What you have to do — Quote the lines of the entries exactly, starting at the line containing "phylum: Tracheophyta" and ending at the line containing "country: Costa Rica", with both of those lines included.

Material for this exercise —

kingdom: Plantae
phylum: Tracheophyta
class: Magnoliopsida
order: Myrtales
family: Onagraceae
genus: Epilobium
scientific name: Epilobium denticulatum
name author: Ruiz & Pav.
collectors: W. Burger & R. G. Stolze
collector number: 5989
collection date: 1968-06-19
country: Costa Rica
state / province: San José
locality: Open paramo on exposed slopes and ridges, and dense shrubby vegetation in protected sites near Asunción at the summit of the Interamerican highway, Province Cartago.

Solution to the exercise —
phylum: Tracheophyta
class: Magnoliopsida
order: Myrtales
family: Onagraceae
genus: Epilobium
scientific name: Epilobium denticulatum
name author: Ruiz & Pav.
collectors: W. Burger & R. G. Stolze
collector number: 5989
collection date: 1968-06-19
country: Costa Rica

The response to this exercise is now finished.